Yesterday, ZDNet reported another security hole in the Intel Management Engine (ME). It also affects Intel’s Trusted Execution Engine (TXE) and Server Platform Services (SPS). ZDnet writer Liam Tung’s story is entitled “Intel: We’ve found severe bugs in secretive Management Engine, affecting millions.” It links to a note describing a detection tool for Windows and Linux systems. Alas, as another Intel ME security flaw discovered unfolds, several of my systems are affected. Helpfully, this screen shot from the tool’s GUI version spells things out:
All of my newer PCs are subject to this vulnerability. Sigh.
Another Intel ME Security Flaw Discovered: What to Do?
In fact, this particular flaw affects systems using Intel ME firmware versions 11.0.0 through 11.7.0, SPS firmware version 4.0, and TXE version 3.0. The processors that fall under this fairly broad umbrella include:
- 6th, 7th, and 8th generation Intel Core Processor Family:
- Intel Xeon Processor E3-1200 v5 and v6 Product Family
- Intel Xeon Processor Scalable Family
- Xeon Processor W Family
- Intel Atom® C3000 Processor Family
- Apollo Lake Intel Atom® Processor E3900 series
- Apollo Lake Intel® Pentium® Processors
- Intel® Celeron® N and J series Processors
Source: Intel’s Support Note SA-00086 (preceded item list quoted mostly verbatim)

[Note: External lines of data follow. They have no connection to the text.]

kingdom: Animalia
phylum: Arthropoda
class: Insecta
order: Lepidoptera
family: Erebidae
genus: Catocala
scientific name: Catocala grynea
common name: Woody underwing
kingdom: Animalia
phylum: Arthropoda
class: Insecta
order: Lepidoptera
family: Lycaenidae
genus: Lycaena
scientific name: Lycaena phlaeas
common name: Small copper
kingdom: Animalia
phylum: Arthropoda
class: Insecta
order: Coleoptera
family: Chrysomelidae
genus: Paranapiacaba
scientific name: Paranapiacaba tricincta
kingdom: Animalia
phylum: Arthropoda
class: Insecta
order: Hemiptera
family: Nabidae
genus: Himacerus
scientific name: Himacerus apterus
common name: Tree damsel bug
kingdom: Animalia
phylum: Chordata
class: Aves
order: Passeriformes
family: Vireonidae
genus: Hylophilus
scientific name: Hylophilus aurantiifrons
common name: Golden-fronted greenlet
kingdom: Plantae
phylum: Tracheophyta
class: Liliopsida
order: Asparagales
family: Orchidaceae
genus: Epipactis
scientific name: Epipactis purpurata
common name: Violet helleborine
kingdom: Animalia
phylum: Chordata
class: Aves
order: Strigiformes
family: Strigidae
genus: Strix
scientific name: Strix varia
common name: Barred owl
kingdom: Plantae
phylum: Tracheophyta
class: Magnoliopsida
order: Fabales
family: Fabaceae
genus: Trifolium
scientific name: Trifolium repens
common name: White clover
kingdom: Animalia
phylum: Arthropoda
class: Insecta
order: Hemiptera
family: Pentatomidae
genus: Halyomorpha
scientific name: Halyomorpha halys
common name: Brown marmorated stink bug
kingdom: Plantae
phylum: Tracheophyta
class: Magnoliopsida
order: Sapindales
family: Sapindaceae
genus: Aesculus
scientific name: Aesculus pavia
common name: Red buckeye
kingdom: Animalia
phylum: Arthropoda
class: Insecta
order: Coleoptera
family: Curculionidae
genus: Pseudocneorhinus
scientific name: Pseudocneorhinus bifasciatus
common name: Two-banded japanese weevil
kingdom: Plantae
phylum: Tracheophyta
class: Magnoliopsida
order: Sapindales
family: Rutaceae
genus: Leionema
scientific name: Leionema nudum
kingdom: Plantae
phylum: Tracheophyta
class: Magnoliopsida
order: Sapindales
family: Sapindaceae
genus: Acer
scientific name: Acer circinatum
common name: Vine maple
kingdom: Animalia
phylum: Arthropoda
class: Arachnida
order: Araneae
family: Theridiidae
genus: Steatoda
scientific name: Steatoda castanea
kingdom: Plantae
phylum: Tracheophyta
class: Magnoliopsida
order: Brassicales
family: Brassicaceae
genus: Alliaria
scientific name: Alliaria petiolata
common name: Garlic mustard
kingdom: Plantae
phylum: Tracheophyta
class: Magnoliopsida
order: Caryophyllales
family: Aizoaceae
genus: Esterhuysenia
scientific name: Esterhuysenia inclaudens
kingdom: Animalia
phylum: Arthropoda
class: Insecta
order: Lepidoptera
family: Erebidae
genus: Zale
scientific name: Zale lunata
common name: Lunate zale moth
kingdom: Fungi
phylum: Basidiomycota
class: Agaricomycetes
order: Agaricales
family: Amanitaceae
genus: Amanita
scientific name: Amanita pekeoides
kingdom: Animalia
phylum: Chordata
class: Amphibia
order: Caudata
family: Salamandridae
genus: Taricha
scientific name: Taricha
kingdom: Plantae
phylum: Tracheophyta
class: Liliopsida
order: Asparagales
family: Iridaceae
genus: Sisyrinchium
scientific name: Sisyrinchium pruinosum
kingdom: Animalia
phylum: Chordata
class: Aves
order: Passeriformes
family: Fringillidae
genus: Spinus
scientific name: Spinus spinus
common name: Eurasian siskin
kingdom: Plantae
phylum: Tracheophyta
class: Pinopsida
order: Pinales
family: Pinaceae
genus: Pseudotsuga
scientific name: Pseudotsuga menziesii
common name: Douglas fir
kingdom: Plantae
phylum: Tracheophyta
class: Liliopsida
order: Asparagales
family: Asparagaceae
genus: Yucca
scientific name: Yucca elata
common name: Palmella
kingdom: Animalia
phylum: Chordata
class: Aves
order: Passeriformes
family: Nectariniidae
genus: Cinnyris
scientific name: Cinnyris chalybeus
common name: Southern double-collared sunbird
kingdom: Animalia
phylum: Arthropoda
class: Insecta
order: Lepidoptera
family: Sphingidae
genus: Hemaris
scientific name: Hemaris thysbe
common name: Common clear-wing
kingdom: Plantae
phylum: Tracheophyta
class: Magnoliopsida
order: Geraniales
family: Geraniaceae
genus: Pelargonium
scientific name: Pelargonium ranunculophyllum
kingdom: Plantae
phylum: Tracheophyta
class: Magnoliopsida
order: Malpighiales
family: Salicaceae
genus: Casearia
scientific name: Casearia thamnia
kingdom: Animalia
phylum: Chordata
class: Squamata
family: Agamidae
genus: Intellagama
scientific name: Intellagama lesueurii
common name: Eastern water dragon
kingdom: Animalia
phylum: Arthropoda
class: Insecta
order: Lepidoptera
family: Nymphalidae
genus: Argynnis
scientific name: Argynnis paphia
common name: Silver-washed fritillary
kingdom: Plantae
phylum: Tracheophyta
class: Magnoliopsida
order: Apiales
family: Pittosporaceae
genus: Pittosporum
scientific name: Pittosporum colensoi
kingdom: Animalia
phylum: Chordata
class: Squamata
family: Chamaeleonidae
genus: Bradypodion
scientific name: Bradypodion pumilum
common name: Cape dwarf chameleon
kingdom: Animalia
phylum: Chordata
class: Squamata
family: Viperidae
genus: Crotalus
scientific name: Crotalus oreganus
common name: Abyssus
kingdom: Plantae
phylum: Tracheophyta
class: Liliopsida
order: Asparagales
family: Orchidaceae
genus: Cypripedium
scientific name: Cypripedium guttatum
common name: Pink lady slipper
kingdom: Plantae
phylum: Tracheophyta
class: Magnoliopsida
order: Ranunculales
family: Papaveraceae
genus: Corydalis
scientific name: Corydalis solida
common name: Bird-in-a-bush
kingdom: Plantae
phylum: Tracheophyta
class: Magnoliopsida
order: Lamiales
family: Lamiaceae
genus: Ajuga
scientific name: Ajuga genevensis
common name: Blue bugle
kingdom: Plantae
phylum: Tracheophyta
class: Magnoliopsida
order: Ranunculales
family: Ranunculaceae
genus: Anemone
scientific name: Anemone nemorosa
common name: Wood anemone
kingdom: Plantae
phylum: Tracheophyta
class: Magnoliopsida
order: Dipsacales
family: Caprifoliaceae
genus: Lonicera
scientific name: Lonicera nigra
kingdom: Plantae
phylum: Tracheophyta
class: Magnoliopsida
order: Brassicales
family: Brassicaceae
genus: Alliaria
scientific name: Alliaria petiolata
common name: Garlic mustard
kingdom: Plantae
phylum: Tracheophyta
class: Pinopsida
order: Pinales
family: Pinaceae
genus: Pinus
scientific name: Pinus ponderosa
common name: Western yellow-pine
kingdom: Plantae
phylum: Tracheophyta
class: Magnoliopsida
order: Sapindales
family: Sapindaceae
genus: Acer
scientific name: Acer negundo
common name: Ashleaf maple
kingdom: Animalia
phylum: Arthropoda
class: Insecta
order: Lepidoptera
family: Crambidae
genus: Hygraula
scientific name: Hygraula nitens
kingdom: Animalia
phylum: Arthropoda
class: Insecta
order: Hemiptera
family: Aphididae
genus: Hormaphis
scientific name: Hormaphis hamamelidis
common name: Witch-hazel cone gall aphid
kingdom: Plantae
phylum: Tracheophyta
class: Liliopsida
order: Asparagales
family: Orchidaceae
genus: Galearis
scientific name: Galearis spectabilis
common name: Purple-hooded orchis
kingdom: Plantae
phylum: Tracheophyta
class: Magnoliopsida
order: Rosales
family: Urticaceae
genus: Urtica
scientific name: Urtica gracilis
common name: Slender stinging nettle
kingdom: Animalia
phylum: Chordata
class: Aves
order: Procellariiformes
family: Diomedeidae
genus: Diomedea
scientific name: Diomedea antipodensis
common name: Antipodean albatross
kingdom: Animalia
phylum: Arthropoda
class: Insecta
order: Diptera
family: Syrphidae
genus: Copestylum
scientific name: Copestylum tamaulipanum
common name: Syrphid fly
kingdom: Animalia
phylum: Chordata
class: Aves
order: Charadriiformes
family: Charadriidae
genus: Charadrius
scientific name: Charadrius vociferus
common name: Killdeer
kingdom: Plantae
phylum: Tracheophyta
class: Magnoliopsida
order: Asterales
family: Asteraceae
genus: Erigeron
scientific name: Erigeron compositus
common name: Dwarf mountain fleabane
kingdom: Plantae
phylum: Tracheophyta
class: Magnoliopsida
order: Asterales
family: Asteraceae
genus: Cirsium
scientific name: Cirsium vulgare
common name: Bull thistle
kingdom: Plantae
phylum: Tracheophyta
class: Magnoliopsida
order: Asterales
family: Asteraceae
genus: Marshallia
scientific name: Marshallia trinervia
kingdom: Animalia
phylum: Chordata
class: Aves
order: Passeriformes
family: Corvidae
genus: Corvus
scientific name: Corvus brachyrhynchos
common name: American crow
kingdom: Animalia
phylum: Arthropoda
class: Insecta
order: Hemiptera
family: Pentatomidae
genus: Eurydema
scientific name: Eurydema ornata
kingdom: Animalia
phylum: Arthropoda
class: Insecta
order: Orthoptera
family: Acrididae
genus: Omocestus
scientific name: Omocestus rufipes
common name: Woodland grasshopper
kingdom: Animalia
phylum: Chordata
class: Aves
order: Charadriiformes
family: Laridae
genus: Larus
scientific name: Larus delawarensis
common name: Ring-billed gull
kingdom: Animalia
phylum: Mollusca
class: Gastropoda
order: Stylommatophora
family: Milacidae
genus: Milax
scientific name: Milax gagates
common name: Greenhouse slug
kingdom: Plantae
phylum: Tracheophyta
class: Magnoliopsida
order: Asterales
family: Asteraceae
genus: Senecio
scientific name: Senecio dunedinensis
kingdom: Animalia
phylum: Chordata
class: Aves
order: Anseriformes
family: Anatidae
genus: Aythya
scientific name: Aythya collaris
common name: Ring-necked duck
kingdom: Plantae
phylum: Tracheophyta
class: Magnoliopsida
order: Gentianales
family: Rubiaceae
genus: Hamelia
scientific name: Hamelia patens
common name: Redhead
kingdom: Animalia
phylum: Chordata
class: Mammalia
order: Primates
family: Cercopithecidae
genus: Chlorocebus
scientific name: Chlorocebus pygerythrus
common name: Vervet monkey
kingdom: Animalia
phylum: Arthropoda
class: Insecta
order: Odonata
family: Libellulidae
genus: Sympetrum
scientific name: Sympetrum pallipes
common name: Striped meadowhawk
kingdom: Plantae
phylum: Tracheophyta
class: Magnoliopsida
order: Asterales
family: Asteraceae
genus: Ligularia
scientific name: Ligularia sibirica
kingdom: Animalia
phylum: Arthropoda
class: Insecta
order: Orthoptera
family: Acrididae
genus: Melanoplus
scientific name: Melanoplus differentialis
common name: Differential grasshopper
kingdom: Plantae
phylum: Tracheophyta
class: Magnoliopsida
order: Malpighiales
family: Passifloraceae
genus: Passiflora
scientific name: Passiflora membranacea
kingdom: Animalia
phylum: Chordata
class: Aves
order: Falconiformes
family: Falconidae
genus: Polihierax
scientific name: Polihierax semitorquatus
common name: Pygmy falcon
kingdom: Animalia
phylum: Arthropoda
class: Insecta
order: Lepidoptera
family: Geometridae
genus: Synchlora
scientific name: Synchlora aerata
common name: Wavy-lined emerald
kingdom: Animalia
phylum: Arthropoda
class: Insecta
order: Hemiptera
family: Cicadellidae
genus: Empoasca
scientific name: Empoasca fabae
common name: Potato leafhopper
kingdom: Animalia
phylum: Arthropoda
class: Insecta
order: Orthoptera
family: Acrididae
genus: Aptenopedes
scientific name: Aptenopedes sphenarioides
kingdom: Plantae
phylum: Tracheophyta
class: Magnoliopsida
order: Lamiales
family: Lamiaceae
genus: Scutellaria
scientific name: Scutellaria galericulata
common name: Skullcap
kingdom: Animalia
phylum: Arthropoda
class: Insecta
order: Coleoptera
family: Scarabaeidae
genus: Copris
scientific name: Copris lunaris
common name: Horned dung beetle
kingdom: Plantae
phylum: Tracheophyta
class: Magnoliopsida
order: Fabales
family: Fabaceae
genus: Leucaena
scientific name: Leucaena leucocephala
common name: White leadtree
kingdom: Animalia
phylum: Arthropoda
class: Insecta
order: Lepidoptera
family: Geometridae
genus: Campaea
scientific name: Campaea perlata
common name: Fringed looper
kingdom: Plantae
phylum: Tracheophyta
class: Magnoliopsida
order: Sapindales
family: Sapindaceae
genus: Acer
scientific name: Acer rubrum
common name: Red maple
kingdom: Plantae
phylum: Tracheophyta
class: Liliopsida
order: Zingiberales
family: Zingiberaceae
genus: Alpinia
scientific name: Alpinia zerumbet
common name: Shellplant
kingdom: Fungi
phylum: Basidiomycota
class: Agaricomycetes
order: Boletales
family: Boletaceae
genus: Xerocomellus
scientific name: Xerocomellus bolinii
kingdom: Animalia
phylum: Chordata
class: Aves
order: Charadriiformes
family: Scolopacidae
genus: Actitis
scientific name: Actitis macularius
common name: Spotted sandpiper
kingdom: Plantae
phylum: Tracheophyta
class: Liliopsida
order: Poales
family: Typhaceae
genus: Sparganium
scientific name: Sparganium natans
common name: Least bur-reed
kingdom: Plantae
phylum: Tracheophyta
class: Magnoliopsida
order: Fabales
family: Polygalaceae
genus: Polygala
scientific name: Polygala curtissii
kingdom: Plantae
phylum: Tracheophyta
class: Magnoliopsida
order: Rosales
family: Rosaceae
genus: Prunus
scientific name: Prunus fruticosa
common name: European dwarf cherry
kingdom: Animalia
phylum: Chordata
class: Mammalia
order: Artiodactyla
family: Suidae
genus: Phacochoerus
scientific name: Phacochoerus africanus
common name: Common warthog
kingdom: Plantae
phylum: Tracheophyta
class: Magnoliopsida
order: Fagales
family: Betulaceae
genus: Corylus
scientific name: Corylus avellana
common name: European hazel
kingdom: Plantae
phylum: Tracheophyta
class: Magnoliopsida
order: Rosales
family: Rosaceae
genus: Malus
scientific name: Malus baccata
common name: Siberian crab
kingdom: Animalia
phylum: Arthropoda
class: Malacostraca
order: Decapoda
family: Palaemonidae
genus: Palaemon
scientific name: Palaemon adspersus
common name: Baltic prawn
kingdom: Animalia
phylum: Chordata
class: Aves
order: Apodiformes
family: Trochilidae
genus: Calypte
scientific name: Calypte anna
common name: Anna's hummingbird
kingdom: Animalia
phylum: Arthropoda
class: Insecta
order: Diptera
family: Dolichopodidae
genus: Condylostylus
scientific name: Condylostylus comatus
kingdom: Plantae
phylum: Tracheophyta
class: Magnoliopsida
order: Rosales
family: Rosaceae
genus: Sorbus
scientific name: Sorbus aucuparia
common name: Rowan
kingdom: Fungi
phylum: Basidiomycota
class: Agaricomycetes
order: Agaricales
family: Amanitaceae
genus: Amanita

If you like, you can download a detection tool from Intel to check your systems. Simply navigate into the DiscoveryTool.GUI folder. There, run the executable named Intel-SA-00064-GUI.exe. When run, the tool produces output like that shown in the preceding screen capture.
If you’re affected, you’ll need a BIOS fix from your system or motherboard maker to plug the security hole. According to posts on TenForums.com (where this vulnerability came to my attention), some motherboard vendors have already posted patched BIOSes. Alas, neither of my newish Asrock-based motherboards has a fix available yet. Hopefully, that will be addressed sooner, not later or never… In the meantime, grab and run this tool for yourself to see if you should be on the lookout for patches, too.